Tucker Max
From Encyclopedia Dramatica
His name is Tucker Max and he is an asshole.
Tucker Max is a drunkard, a Maddox fanboy, and most importantly, a huge pedophile. He runs a site that looks like it hasn't had a face lift since 2001 on which he spins his wheels on subjects such as anal rape, "sushi pants", charity auctions and things that generally end poorly, thanks to his aspie-fueled antics.
On the site, you can also browse through images of his ex-girlfriends
Alongside a notorious ass pirate and some dude nobody ever heard of, Tucker Max auditioned for the Sirius radio extravaganza tentatively called The Ass Pirate, The Notorious Nobody and The Whiny Bitch That Just Can't Shut Up. The pilot was not picked, which puts Sirius radio in the untenable position of having one shitty freak act that they don't relay. Regardless, Tucker Max has an exceptional radio voice, filling the gap between a banshee's wail and Avril Lavigne. He maintains this rare quality by gargling a bucket of fresh horse sperm every morning.

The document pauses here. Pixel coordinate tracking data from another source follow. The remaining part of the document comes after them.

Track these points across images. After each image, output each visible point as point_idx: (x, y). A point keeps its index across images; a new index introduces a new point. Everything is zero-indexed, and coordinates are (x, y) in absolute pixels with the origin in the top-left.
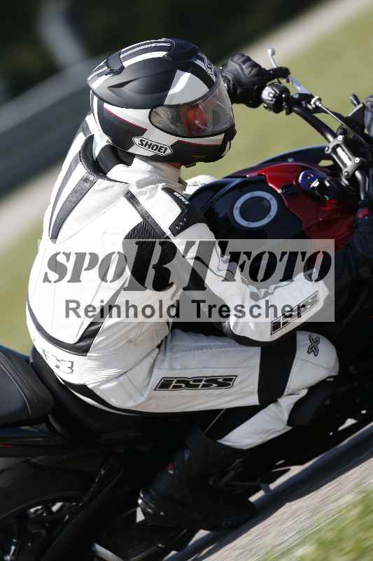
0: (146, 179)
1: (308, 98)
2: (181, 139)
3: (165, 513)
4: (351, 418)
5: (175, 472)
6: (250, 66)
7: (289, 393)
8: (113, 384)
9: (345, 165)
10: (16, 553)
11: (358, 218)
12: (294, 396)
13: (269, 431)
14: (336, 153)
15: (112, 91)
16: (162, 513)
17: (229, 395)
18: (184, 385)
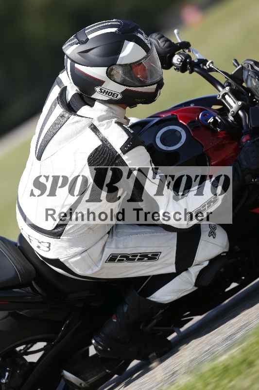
0: (104, 115)
2: (128, 88)
3: (111, 349)
4: (235, 282)
5: (118, 320)
6: (163, 41)
7: (197, 264)
8: (79, 258)
10: (9, 377)
11: (242, 142)
12: (200, 266)
13: (182, 290)
14: (225, 99)
15: (81, 56)
16: (109, 349)
17: (156, 266)
18: (125, 259)
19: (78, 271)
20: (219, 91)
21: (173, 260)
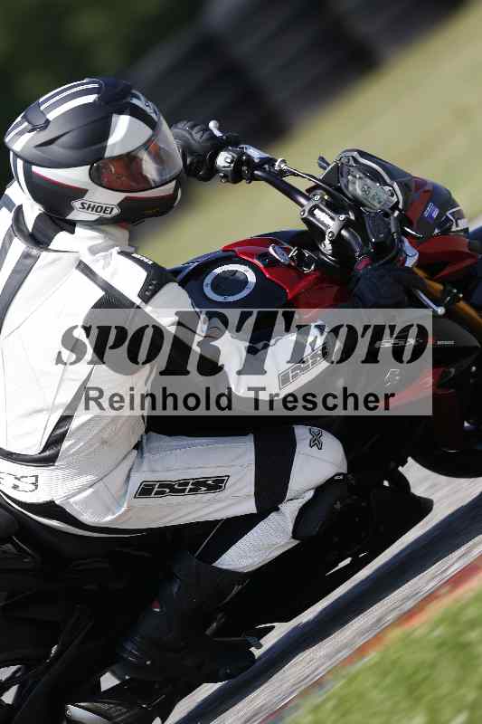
1: (271, 161)
2: (128, 195)
5: (162, 610)
11: (358, 269)
12: (298, 501)
14: (313, 215)
15: (40, 151)
18: (168, 490)
20: (302, 206)
21: (250, 488)
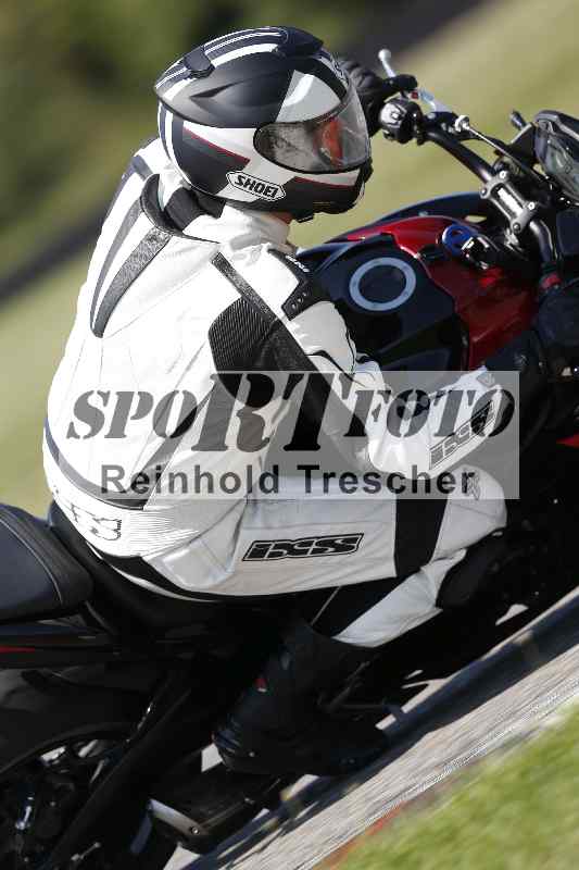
0: (246, 235)
1: (450, 118)
2: (298, 175)
3: (256, 754)
4: (519, 603)
5: (269, 690)
6: (358, 76)
7: (439, 556)
8: (183, 552)
9: (513, 215)
10: (33, 817)
11: (542, 289)
12: (446, 562)
13: (409, 616)
14: (497, 197)
16: (252, 754)
17: (352, 564)
18: (285, 552)
19: (182, 581)
20: (485, 181)
21: (390, 549)
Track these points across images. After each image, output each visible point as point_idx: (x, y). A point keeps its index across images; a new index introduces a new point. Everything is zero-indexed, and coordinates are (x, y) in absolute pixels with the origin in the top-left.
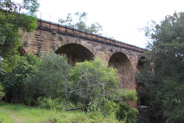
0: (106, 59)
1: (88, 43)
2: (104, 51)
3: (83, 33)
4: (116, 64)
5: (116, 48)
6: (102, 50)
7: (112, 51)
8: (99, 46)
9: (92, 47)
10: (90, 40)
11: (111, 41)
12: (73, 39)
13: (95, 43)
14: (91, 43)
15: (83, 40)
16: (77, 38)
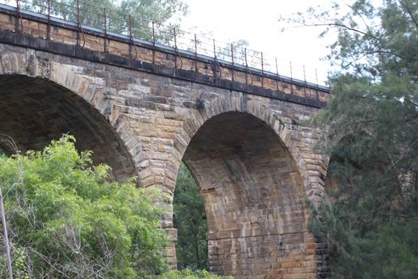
0: (169, 144)
1: (87, 72)
2: (164, 110)
3: (60, 31)
4: (233, 164)
5: (221, 95)
6: (151, 104)
7: (200, 107)
8: (141, 88)
9: (106, 90)
10: (95, 60)
11: (199, 64)
12: (15, 55)
13: (121, 72)
14: (99, 75)
15: (61, 62)
16: (32, 52)
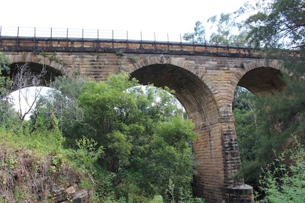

Few people know that Tucker Max has in fact stolen 72.85% of his content (99.76% if you only count content that doesn't completely suck) from celebrated Internet celebrity Mack Tight, who is terminally retarded and lives in a can of worms that was accidentally opened during The Sinking of Something Awful and could never be closed again.
Tucker Max is constantly being sued by idiots. This happens because he never interacts with them, and they are jealous. In fact, none of the 2 people that sued him ever met him in their life. This is because Tucker Max is far from associating with vapid skanks and slow eyed heir dimwits, let alone hang out with them and stuff.
An accomplished author, Tucker Max has recently released a third book. Unlike the previous two, this last one doesn't suck, as proven by the fact that this one isn't self published. It's vanity press. Therefore, it blows.
According to Tucker Max, he lives off selling ads and giving speeches, which makes him a politician. Being a politician, Tucker Max spends a lot of time polishing teh knob. But he doesn't mind, because he's doing it all for the fanz. Which is like lulz except unfunny
Tucker Max is very tall and athletic, reports conflict but we know he must be in between 3'2 and 3'5, weighing in at 479 grams and a feather. Occasionally he appears taller but it's because he's standing on the transparent prosthetic penis he uses, since he lost his own in a logging accident (don't ask).
[edit] Keep a look out, kiddies
Tucker isn't just about fucking psychotic sluts any more. No, in fact, he has opened up his very own official company, Rudius Media. He has big ideas, ones that will revolutionize the entertainment industry. He is going to change the world with...blogs? Shitty ones at that. Current projects include:
- TV show based on aforementioned third book (Canceled faster than a white trash family's credit cards)
- INDEPENDENTLY produced movie, based around the third book
- TV show based on one of his blogger-slave's sites. (Possibly The Jamie Kennedy Anal Sex Experiment?)